Co-transplantation of Schwann cells with islets improved islet graft function early after transplantation, and caused an increased islet mass at one month posttransplantation. However, the vascular densities of these grafts were decreased, which also related to an impaired graft function.
Islet grafts containing endothelial progenitor cells had a superior vascular density, with functional chimeric blood vessels and substantially higher blood perfusion and oxygen tension than control transplants.
By culturing and transplanting islets together with neural crest stem cells it was found that islets exposed to these cells had a higher beta-cell proliferation compared with control islets. At one month posttransplantation, the grafts with neural crest stem cells also had a superior vascular- and neural density.
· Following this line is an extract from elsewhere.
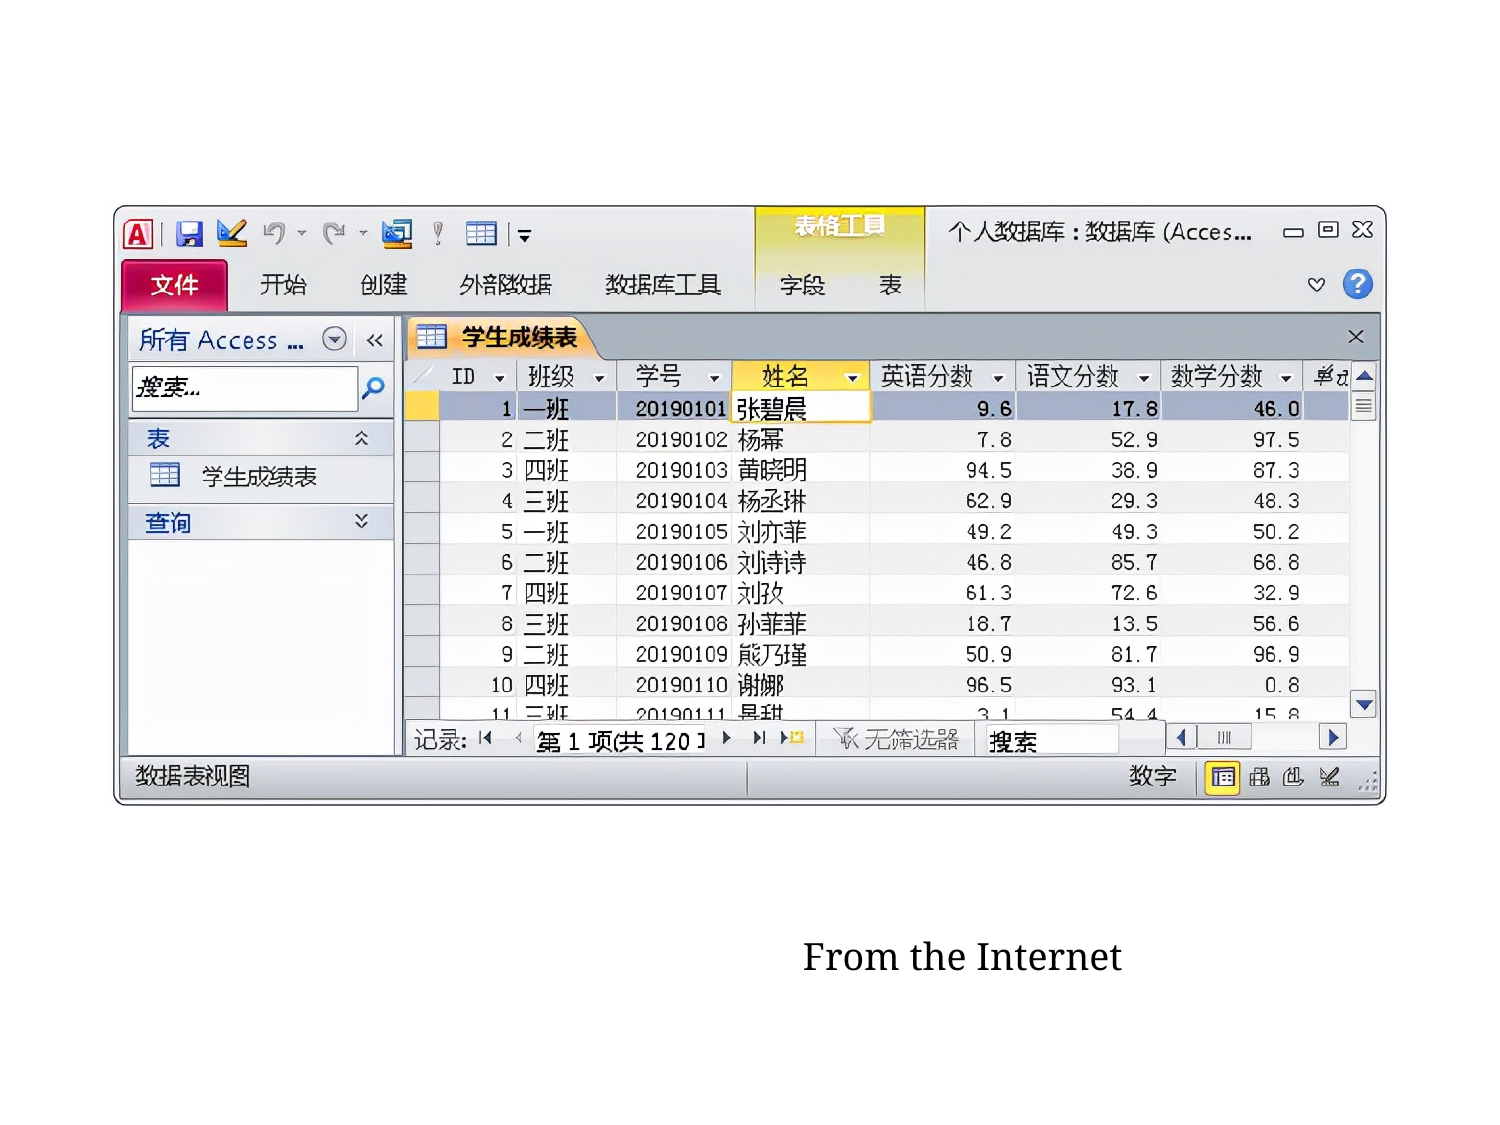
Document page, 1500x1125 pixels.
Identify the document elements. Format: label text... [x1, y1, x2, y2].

picture [105, 198, 1393, 809]
text_box From the Internet [788, 925, 1138, 986]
The potential of intracardially injected neural crest stem cells to home to the pancreas and ameliorate hyperglycemia in diabetic mice was investigated. During a three-week period after such cell treatment blood glucose concentrations decreased, but were not fully normalized. Neural crest stem cells were present in more than 10% of the pancreatic islets at two days postinjection, at which time the beta-cell proliferation was markedly increased when compared with islets of saline-treated diabetic animals. Three weeks later, a doubled beta-cell mass was observed in animals receiving neural crest stem cells.
In summary, islets can easily be transplanted together with different auxiliary cells. Some of these cells provide the possibility of improving vascular- and neural engraftment, as well as beta-cell growth and survival. Systemic administration of neural crest stem cells holds the potential of regenerating the endogenous beta-cells.